Gambling is legal for most adults. But, there is a percentage of the population, roughly 1-3%, that have gambling problems. As a result, they may experience problems at home and financially. Some may even resort to stealing.
Sex & Pornography
“Practitioners in the country’s mental health community still can’t come to an agreement about how to regard a multitude of dysfunctions ranging from compulsive masturbation to uncontrollable infidelity to illegal behaviors including exhibitionism and child pornography,” writes Sherry Amatenstein, LCSW writes in an article for PYSCOM. “These get lumped together under the label ‘sex addiction’ and affect between 3 to 6% of the US population. There is even disagreement over whether sex addiction or, as it’s frequently called, compulsive sexual behavior disorder, is a treatable mental disorder.”
This disorder is not included in the Diagnostic and Statistical Manual of Mental Disorders (DSM-5). “The rationale for the exclusion is that sex addiction does not cause physical symptoms of withdrawal such as illness or anxiety,” adds Amatenstein. “Another concern is not to stigmatize the LGBTQ and transgender communities, people who enjoy kink, non-monogamous behavior and other out-of-the-accepted ‘normal’ standards of sexuality. However, this exclusion makes it extremely difficult to receive reimbursement for treatment.”
Internet & Smartphone
Research states that the number of internet addicts in the USA and Europe at 8.2% of the entire population.
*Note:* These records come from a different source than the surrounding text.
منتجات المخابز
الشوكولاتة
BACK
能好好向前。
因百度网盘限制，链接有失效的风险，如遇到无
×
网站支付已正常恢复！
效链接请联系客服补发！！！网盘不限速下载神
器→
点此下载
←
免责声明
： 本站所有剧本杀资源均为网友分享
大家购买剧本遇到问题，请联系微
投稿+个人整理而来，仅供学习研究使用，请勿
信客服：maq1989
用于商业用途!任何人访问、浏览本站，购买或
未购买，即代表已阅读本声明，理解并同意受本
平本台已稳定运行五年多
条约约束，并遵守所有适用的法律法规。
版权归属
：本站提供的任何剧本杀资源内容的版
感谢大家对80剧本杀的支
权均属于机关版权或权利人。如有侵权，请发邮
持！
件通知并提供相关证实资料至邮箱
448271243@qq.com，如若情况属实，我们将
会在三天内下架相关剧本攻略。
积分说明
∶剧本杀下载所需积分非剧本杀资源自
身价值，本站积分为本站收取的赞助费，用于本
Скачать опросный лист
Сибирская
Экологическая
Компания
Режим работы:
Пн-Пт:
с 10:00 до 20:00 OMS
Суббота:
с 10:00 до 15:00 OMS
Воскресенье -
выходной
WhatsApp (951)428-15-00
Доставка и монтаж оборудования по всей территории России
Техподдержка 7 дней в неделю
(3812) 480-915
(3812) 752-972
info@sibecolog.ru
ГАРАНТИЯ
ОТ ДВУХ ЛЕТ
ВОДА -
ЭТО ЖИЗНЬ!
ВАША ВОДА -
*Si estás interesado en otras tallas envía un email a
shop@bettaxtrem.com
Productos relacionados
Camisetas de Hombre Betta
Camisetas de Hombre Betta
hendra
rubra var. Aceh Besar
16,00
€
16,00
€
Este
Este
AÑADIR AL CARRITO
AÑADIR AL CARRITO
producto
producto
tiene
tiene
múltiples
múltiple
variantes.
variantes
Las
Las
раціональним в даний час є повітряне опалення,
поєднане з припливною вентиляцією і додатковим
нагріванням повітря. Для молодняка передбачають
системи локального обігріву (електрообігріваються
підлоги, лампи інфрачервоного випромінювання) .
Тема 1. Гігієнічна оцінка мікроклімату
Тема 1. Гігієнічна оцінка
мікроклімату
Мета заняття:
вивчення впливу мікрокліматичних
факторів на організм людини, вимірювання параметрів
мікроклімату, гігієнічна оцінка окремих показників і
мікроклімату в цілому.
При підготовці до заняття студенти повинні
In a piece for Forbes, Brian Scudamore writes that “the brain on ‘smartphone’ is the same as the brain on cocaine: we get an instant high every time our screen lights up with a new notification.”
This is because it releases dopamine, “the feel-good chemical that gets released every time you do something you enjoy.” Scudamore adds, “Dopamine reinforces (and motivates) behavior that makes us feel good and, in turn, can create addiction.”
These types of addictions can lead to isolation, depression, insomnia, weight gain, and neglecting personal obligations like work.
There are no reliable statistics regarding work addiction. However, Mark D. Griffiths Ph.D. states in Psychology Today that in a literature review he co-authored, it’s estimated “the prevalence of work addiction among Americans at 10%.” But, other “estimates are as high as 15%-25% among employed individuals although some of these estimates appear to relate to excessive and committed working rather than a genuine addictive behavior.”
Some believe that being addicted to work can result in psychological and/or physical illness. This includes anxiety, stress, depression, and isolation.
Compulsive buying or shopping affects about 18 million adults in the United States. Although not recognized by the American Psychiatric Association (APA), some experts believe that people have a compulsion to spend money, even if they don’t have it, as a way to cope with emotional problems in their lives.
It’s believed that those with a shopping addiction over making purchases and feel euphoric afterward. This can lead to serious financial and relationship issues.
What to do if you have an addiction.
Regardless of the addiction, you must first admit that you, or a loved one, has a problem. In some cases, you may be on your way to recovery with the assistance of friends, family, and specialists.
Depending on the severity, you may have to enter a rehab facility. Choosing the right facility starts with one that focuses on the specific addiction. There are other considerations, such as location, cost, and what other services and amenities are provided.
If you or someone you know has an addiction, please contact a trained professional as soon as possible. And, full disclaimer, this article is intended only for informational purposes and not to diagnose or treat any medical or mental health condition.